An image stabilization method provided by the camera. Note that systems of the optical type and with a sensor shift are sometimes combined under the term "true" stabilization - due to their effectiveness. See below for more on this.

By itself, stabilization (regardless of the principle of operation) allows you to compensate for the effect of "shake" with an unstable camera position - especially when shooting handheld. This is especially true when shooting with a significant increase or at slow shutter speeds. However, in any case, this function reduces the risk of spoiling the frame, so cameras with stabilization are extremely common. The principles of work can be as follows:

— Electronic. Stabilization, carried out due to a kind of "reserve" - a section along the edges of the sensor, which initially does not participate in the formation of the final image. However, if the camera electronics detect fluctuations, it compensates for them by selecting the necessary image fragments from the reserve. Electronic systems are extremely simple, compact, reliable and at the same time inexpensive. However, for their work it is necessary to allocate a fairly significant part of the sensor - and reducing the usable area of the sensor increases the noise level and degrades the image quality. And in some models, electronic stabilization is turned on only at lower resolutions and is not available at ful...l frame size. Therefore, in its pure form, this option is found mainly in relatively inexpensive cameras with non-replaceable lenses.

- Optical. Stabilization, carried out when light passes through the lens, is due to a system of movable lenses and gyroscopes. As a result, the image hits the sensor already stabilized, and the entire sensor area can be used for it. Therefore, optical systems, despite the complexity and rather high cost, are considered more preferable for high-quality filming than electronic ones. Separately, we note that in SLR and MILC cameras (see "Camera Type") the availability of this function depends on the lens installed; therefore, for such models, optical stabilization is not indicated in our catalog in principle (even if the complete lens is equipped with a stabilizer).

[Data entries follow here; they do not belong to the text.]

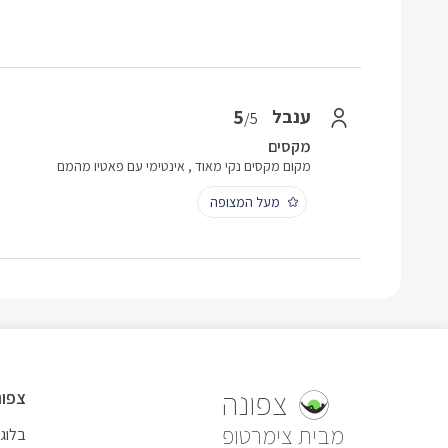
5
ענבל
/5
מקסים
מקום מקסים נקי מאוד , אינטימי עם פאטיו מהמם
מעל המצופה
צפונה
צפונ
צימרטופ
בלוג 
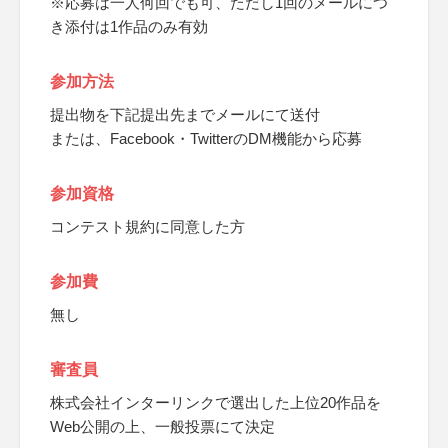
※応募は一人何回でも可、ただし1回のメールにつ
き添付は1作品のみ有効
参加方法
提出物を下記提出先までメールにて送付
または、Facebook・TwitterのDM機能から応募
参加資格
コンテスト規約に同意した方
参加費
無し
審査員
株式会社インターリンクで選出した上位20作品を
Web公開の上、一般投票にて決定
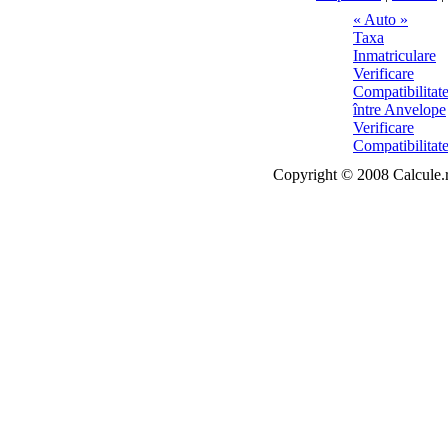
Copyright © 2008 Calcule.ro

- With sensor shift. Stabilization, carried out by shifting the sensor "following" the shifted image. Like the optical one described above, it is considered a fairly advanced option, although in general it is somewhat less effective. On the other hand, systems with a sensor shift have serious advantages - first of all, the fact that such stabilization will work regardless of the characteristics of the lens. For cameras with fixed lenses, this means that the lens can do without an optical stabilizer and make the optics simpler, cheaper and more reliable. In SLR and MILC cameras, the sensor shift makes it possible to use even “non-stabilized” lenses with convenience, and when installing “stabilized” optics, both systems work together, and their efficiency is very high. In addition, sensor shift is somewhat simpler and cheaper than traditional optical stabilizers.

— Optical and electronic. Stabilization that combines both of the options described above: initially it operates according to the optical principle, and when the capabilities of the lens are not enough, an electronic system is connected. This improves the overall efficiency compared to purely optical or purely electronic stabilizers. On the other hand, the disadvantages of both options in such systems are also combined: the optics are relatively complex and expensive, and not all of the sensor is involved. Therefore, such a combination is rare, mainly in separate advanced digital compacts.

- With sensor shift and electronic. Another type of combined stabilization systems. Like “optical + electronic”, it improves the overall stabilization efficiency, but at the same time it combines the disadvantages of the two methods (they are also similar: the complication and rise in price of the camera, plus a decrease in the useful area of \u200b\u200bthe sensor). Therefore, this option is used extremely rarely - in single models of digital ultrazooms and advanced compacts.

The minimum distance from the camera lens to the object being shot, at which the lens is able to focus in the normal shooting mode (not with macro shooting, see "Macro shooting, about it").